▶ Aim of the exercise
All entries are to be transcribed verbatim, but images are not carried over.

------ Material supplied

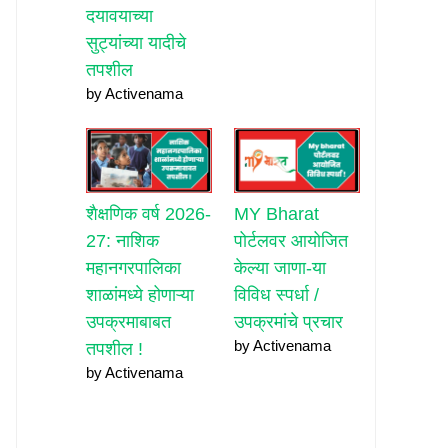
दयावयाच्या
सुट्यांच्या यादीचे
तपशील
by Activenama
शैक्षणिक वर्ष 2026-
MY Bharat
27: नाशिक
पोर्टलवर आयोजित
महानगरपालिका
केल्या जाणा-या
शाळांमध्ये होणाऱ्या
विविध स्पर्धा /
उपक्रमाबाबत
उपक्रमांचे प्रचार
by Activenama
तपशील !
by Activenama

------------

▶ Written answer
दयावयाच्या
सुट्यांच्या यादीचे
तपशील
by Activenama
शैक्षणिक वर्ष 2026-
MY Bharat
27: नाशिक
पोर्टलवर आयोजित
महानगरपालिका
केल्या जाणा-या
शाळांमध्ये होणाऱ्या
विविध स्पर्धा /
उपक्रमाबाबत
उपक्रमांचे प्रचार
by Activenama
तपशील !
by Activenama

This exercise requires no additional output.